Neelie Kroes, European commissioner for digital agenda, made a cameo appearance here at IEF 2013, in the initiative dubbed the Airbus of Chips.
In a short video, she said Europe had to pool its resources in the initiative, launched in May, with an ambitious roadmap intended to double semiconductor production here in a bid to catch up with the USA.
The real name of the project is the Public Private partnership on electronic components and systems – or Ecsel for short.
Khalil Rouhana, VP of the Digital Agenda, European Commissioner, said that the sector is essential for all of the economies in the bloc.
The aim is to reverse the trend of production capabilities in Europe. Europe is good in the automotive market but still manufactures a lot of logic technology. The EC will put €1.2 billion into the partnership, more money into graphene, and more R&D amounting to €3 billion over the next seven years.
The private sector is also expected to contribute to the partnership.
The objectve is to grow semi and smart system manufacturing in Europe, including manufacturing equipment and materials processing. The partnership wants to concentrate on cutting edge tech including 450mm wafers and 10nm process technology.
€100 billion is expected to be committed to be R&D by 2020, creating jobs for quarter of a million people directly and indirectly.
The GloFo representative said his company endorsed the initiative. Europe has a very strong industrial base and the EC has finally realised that a push is needed. He said the US is driving a move to bring manufacturing back to the country, and Kroes’ initiative is similar.

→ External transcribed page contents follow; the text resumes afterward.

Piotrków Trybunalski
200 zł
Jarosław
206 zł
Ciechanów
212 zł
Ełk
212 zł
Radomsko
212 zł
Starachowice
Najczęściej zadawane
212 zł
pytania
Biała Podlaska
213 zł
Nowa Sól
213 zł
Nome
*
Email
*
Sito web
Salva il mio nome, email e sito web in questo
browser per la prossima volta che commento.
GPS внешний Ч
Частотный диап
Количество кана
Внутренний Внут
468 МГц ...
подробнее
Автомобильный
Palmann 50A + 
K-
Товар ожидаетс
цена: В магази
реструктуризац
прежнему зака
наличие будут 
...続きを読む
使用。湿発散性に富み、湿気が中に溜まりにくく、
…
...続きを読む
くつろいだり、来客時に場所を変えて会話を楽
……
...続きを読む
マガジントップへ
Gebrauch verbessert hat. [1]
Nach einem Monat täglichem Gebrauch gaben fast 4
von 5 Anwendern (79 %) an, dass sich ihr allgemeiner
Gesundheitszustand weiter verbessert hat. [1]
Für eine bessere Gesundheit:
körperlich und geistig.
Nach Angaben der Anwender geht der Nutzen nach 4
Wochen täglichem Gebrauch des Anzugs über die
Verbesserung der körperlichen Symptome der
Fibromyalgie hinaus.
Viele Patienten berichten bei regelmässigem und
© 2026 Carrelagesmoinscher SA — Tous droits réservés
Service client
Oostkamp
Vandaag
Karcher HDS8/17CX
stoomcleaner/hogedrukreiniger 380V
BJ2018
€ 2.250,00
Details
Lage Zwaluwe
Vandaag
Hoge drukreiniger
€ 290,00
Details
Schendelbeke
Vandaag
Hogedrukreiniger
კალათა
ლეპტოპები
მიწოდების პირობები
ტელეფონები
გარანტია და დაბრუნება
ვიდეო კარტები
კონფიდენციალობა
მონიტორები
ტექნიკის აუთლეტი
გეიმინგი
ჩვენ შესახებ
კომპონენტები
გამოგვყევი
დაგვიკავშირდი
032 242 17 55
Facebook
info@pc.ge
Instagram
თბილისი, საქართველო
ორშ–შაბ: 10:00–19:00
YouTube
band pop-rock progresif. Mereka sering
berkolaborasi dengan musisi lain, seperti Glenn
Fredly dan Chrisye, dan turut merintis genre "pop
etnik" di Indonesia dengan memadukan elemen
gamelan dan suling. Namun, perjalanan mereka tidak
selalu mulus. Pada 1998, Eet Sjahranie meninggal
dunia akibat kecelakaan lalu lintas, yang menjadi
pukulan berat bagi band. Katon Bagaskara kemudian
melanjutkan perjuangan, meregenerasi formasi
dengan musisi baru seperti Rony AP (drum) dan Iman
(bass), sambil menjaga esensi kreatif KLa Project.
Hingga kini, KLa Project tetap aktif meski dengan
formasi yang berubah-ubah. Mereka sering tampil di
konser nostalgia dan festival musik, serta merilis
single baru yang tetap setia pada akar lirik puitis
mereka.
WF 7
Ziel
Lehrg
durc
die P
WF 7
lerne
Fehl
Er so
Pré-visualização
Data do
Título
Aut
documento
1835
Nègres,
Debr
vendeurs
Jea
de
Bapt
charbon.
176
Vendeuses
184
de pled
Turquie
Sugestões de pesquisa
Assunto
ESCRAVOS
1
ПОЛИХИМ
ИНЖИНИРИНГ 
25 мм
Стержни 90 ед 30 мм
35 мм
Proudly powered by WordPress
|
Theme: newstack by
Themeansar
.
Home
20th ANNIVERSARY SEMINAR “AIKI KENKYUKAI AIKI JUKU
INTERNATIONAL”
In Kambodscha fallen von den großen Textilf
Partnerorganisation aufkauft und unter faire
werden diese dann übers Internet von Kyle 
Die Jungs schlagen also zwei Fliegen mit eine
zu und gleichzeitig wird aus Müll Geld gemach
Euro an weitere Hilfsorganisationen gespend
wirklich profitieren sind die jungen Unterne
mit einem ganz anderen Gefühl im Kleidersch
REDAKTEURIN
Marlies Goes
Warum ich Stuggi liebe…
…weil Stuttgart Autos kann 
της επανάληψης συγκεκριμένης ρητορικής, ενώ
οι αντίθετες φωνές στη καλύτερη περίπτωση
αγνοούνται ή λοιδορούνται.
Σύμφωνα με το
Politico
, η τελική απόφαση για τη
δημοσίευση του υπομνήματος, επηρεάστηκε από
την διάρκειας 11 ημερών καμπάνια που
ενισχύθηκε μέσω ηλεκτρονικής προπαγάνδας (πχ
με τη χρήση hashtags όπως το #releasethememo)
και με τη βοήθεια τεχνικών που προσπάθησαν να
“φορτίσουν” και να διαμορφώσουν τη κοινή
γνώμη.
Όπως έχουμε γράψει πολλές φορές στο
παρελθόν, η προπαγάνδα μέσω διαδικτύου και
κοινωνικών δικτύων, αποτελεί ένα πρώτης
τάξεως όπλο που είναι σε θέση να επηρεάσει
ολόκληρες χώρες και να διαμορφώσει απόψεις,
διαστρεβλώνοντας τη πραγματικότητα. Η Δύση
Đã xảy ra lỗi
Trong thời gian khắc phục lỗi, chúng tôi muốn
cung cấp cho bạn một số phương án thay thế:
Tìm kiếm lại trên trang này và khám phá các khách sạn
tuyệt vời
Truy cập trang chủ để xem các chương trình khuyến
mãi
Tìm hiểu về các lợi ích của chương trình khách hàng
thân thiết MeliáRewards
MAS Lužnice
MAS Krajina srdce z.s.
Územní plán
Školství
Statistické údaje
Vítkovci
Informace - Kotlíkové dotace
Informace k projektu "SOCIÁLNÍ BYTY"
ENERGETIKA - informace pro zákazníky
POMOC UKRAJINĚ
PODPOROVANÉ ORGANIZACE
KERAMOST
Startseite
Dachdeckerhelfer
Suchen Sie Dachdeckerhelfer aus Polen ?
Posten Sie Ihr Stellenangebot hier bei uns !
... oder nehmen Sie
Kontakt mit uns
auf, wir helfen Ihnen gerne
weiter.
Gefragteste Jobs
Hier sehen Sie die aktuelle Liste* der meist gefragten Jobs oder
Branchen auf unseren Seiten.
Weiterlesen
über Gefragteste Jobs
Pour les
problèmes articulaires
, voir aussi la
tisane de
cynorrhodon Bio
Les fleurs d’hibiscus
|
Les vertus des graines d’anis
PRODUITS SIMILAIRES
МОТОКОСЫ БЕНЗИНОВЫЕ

Xmos CEO, Nigel Toon, representing the SME sector, said it was quite hard to see how small companies could directly benefit. Rouhana, representing the EC, said it’s putting in place a scheme to link SMEs up with the project. It will put a fast track system in for SMEs with five percent of the budget dedicated to small companies.
Leonard Hobbs, R&D director at Intel Ireland, said the EC ambition was great. The move to larger wafers and smaller process nodes were welcome to Intel, and acknowledge that the company will play a role.
Young Sohn, chief strategy officer of Samsung, said his company has many European collaborators whether in R&D, wireless or analogue.
Well, this is all very fine and dandy, but are the billions the EC spends going to really reverse the trend? Which player, for example, is going to want to compete against the likes of Samsung and Intel and TSMC? We’re unlikely to see the non European companies quaking in their boots.